Kevin Can F**k Himself
Worcester Massachusetts is not a great town – at least that’s what Kevin Can F*** Himself would have viewers believe. It’s grey, lifeless, and the people who live there exist in repetitive, boring circles. This is the world that Allison McRoberts (Annie Murphy) inhabits. What’s more, it seems her husband Kevin (Eric Petersen) inhabits an entirely different one. Whilst Allison’s life is a single-camera, darkly comic existence, Kevin’s world is more akin to the multi-camera sitcoms of old. He moves from shenanigan to shenanigan in bright, contrasting colours, never noticing the extent of his wife’s misery.
This is how Kevin Can F*** Himself, the new show from AMC, is presented: switching between multi-camera, oversaturated sitcom and dark, single-camera drama. It’s a fun way to structure a show, and really allows for an exploration of themes, particularly that of the representation of women. It also paves the way for some great moments of contrast, as Allison’s fraught existence clashes constantly with the happy-go-lucky life of her husband.
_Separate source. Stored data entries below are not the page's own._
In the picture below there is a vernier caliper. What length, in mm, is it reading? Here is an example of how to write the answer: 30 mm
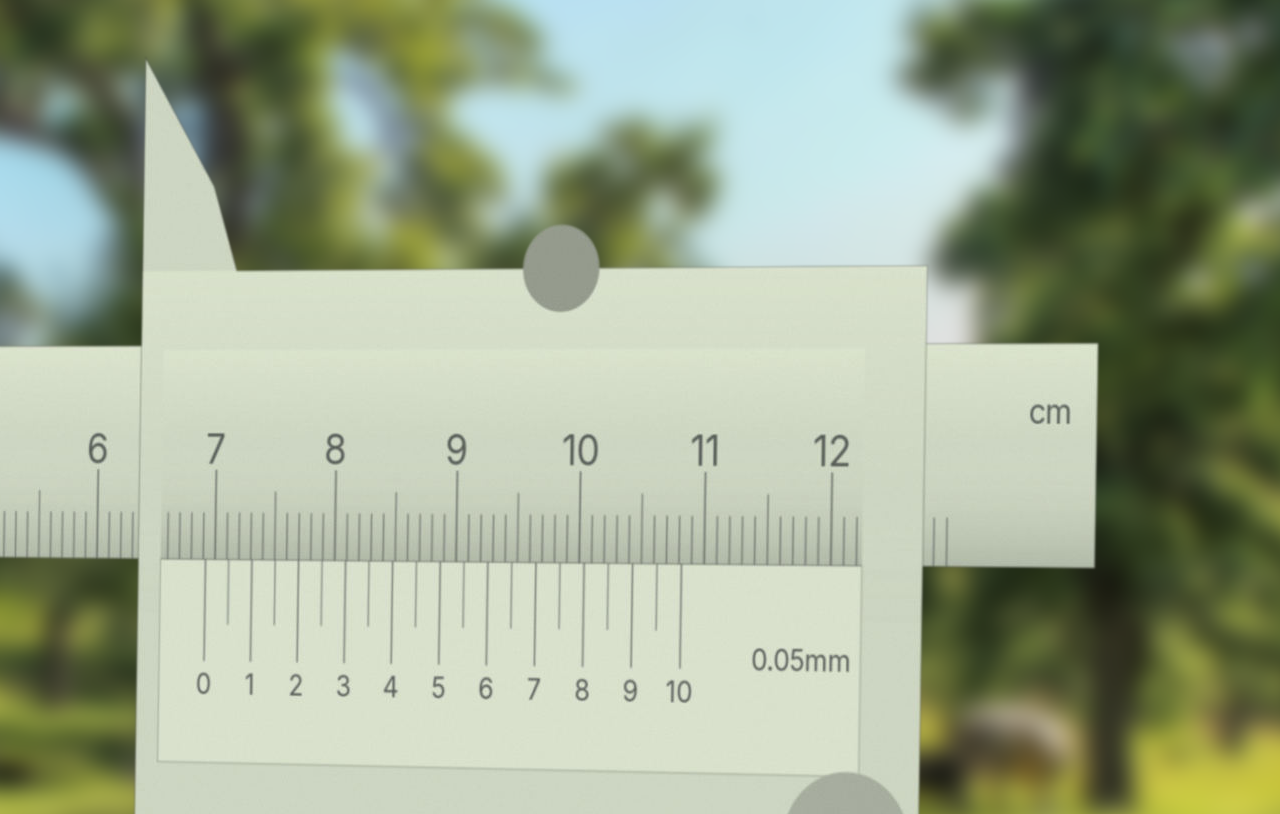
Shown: 69.2 mm
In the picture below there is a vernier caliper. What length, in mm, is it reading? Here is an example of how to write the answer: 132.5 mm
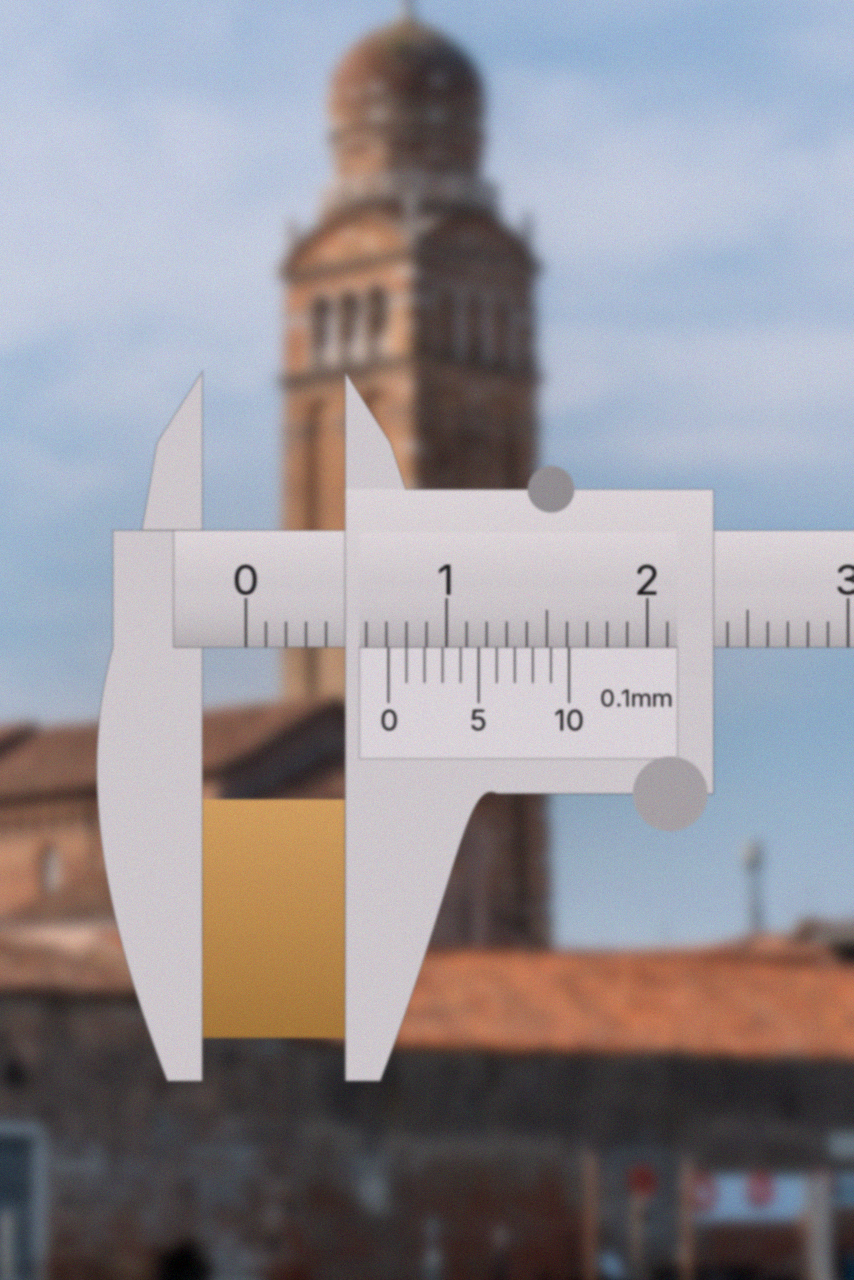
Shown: 7.1 mm
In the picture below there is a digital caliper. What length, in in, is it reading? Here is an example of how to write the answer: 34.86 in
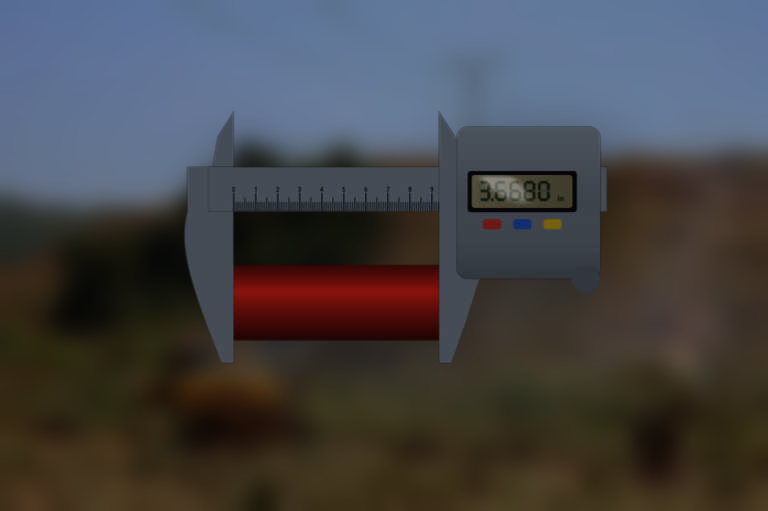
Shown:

It’s a high-concept premise and, whilst it does feel a little drawn-out at times, the instances when the two realities meet are wonderful.
The show’s strongest feature is Annie Murphy as Allison. She is consistently captivating and endearing, creating a wonderfully multifaceted character that is impossible not to invest in. Coming hot off the back of an Emmy win for her performance in Schitt’s Creek, Murphy has taken on the dramatic demands of Allison with aplomb. So good is her performance in fact, that any scene without her feels a little drained of intensity.
At the heart of the show is a commentary on gender roles in sitcoms which, at its best, juxtaposes supposedly innocent moments that audiences all take for granted with the horrific reality that Allison faces. These scenes are wonderfully self-reflexive and biting. At other times however it can feel a little unfocused and meandering, still looking to find its feet. Hopefully, in future seasons, it will be able to strike a better balance and refine its focus.
Overall, Kevin Can F*** Himself is a show that rests on the laurels of an interesting concept and an excellent leading performance. This results in elements of brilliance and times where it can begin to drag. It is to be hoped that it will get picked up for at least a second season and can then build on a promising start.
Kevin Can F**k Himself is released on Amazon Prime Video on 27th August 2021.